Die Ausstellung in der Fondation Beyeler zeigt auch diese ganze frühen, vor oder kurz nach der Abreise Kusamas nach New York entstandenen Werke der Künstlerin. Sie erweitert damit das weitgehend vorherrschende Bild der Kunst Kusamas um eine die anderen Präsentationen des Werkes ergänzende Komponente. Vielleicht sind diese Beispiele früher Kreativität der erst gut Zwanzigjährigen, die an frühes Informel der amerikanischen Malerei erinnern, die eigentliche Überraschung der aktuellen Ausstellung der Künstlerin, die sonst ihr Publikum rund um die Welt mit den labyrinthischen und begehbaren verspiegelten «Infinity-Rooms», den riesigen «All-over-Paintings», mit den «Net Paintings» – monochromen Netz-Darstellungen, in die man förmlich eintauchen kann – oder mit den monumentalen grell-gelben Kürbis-Skulpturen begeistert und für sich einnimmt.

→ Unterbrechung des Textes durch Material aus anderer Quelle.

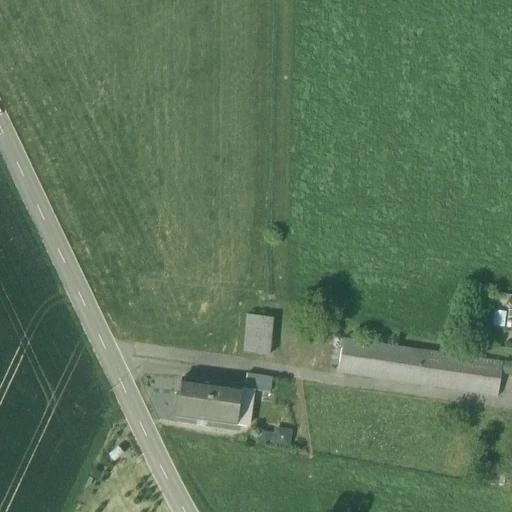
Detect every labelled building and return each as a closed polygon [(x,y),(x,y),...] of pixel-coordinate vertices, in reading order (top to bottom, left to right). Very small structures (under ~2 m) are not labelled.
[(247,317),(242,355),(270,358),(274,320),(247,317)] [(502,364),(342,339),(337,373),(497,398),(502,364)] [(270,379),(246,375),(244,390),(268,393),(270,379)] [(238,386),(183,378),(177,419),(232,427),(238,386)] [(290,436),(259,431),(257,445),(288,450),(290,436)]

Es lohnt sich denn auch, in den ersten der insgesamt neun Räumen der Ausstellung vor diesen frühen Kleinformaten zu verweilen: Sie sind teilweise lesbar als zweidimensionale Visionen der später entwickelten Environments und bezeugen Sensibilität und malerisches Können der jungen Malerin.
In zwei der begehbaren «Infinity»-Rooms – einem im Untergeschoss, einem im Freien draussen vor der Fondation – kann man allerdings eintauchen. Die Besucherinnen und Besucher begegnen in den Spiegeln ihrem eigenen Bild und werden unvermittelt zum Teil der Kunst Kusamas.

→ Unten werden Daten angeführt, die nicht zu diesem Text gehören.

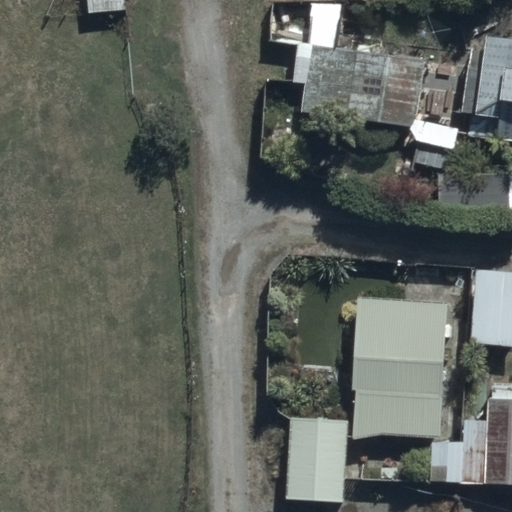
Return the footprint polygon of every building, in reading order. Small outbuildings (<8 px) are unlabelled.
[(511,45),(467,42),(465,67),(461,114),(471,115),(469,145),(511,147),(511,45)] [(415,120),(423,61),(300,44),(290,112),(408,129),(403,165),(454,172),(460,126),(415,120)] [(511,177),(440,176),(440,209),(511,220),(511,177)] [(511,273),(474,271),(469,349),(511,351),(511,273)] [(446,306),(353,303),(352,435),(441,438),(446,306)] [(511,387),(486,387),(485,423),(461,422),(461,446),(431,446),(430,486),(511,487),(511,387)] [(346,422),(287,420),(285,504),(343,506),(346,422)]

Fondation Beyeler Riehen. Bis 25. Januar. Katalog 56 Franken. In Zusammenarbeit mit dem Museum Ludwig Köln und dem Stedelijk Museum Amsterdam.

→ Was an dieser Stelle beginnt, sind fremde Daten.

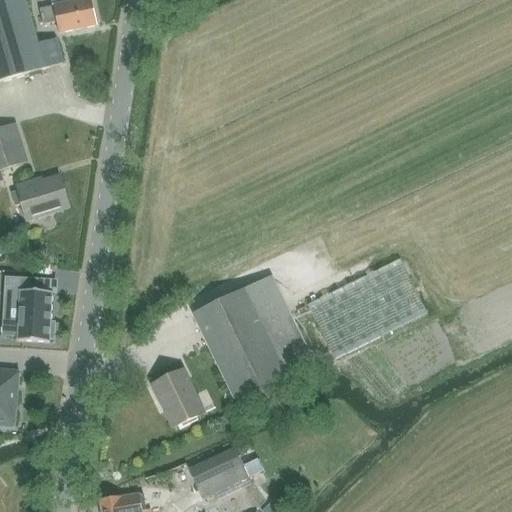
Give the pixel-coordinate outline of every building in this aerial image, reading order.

Alle Werke von Yayoi Kusama: ©Kusama.
Yayoi Kusama wurde 1929 in Japan geboren. Ihre Jugend im Elternhaus war von Strenge geprägt. Ihre Mutter wünschte, dass ihre Tochter traditionell aufwächst. Ständiger Druck, Ablehnung und Entfremdung von ihrer Mutter könnten zu Kusamas schon in der Kindheit beginnenden Krankheit geführt haben, die sich in Halluzinationen zeigte. Kusama besuchte eine Kunsthandwerk-Schule in Kyoto und hatte 1952 die erste Einzelausstellung. Als 1955 ihre Werke auf der «18th Biennal at the Brooklyn Museum» ausgestellt werden sollten, beschloss sie, nach New York zu ziehen. Zur gleichen Zeit begann sie mit einer psychiatrischen Behandlung. Sie schämte sich nie wegen ihrer Krankheit und ging offen damit um. Sie lebte ab 1957 in New York. Hier pflegte sie freundschaftliche Kontakte mit den Künstlern Donald Judd und Joseph Cornell und mit Vertretern des Pop wie mit Warhol und den Beatles. Kusama fühlte sich in New York aber nicht wohl, und ihre Krankheit verschlechterte sich. 1961 war sie erneut in psychiatrischer Behandlung. 1966 erlangte Kusama mit dem Happening «Narcissus Garden» internationale Bekanntheit. Nachdem ihre Arbeiten nicht für die Biennale in Venedig ausgewählt wurden, beschloss sie, ihre Installation, 1500 spiegelnde Kugeln, vor der Ausstellungshalle aufzubauen. Ein Schild mit der Aufschrift «Your Narcissism For Sale» verwies auf den Narzissmus, der Kunsterwerb und Besitz innewohnt.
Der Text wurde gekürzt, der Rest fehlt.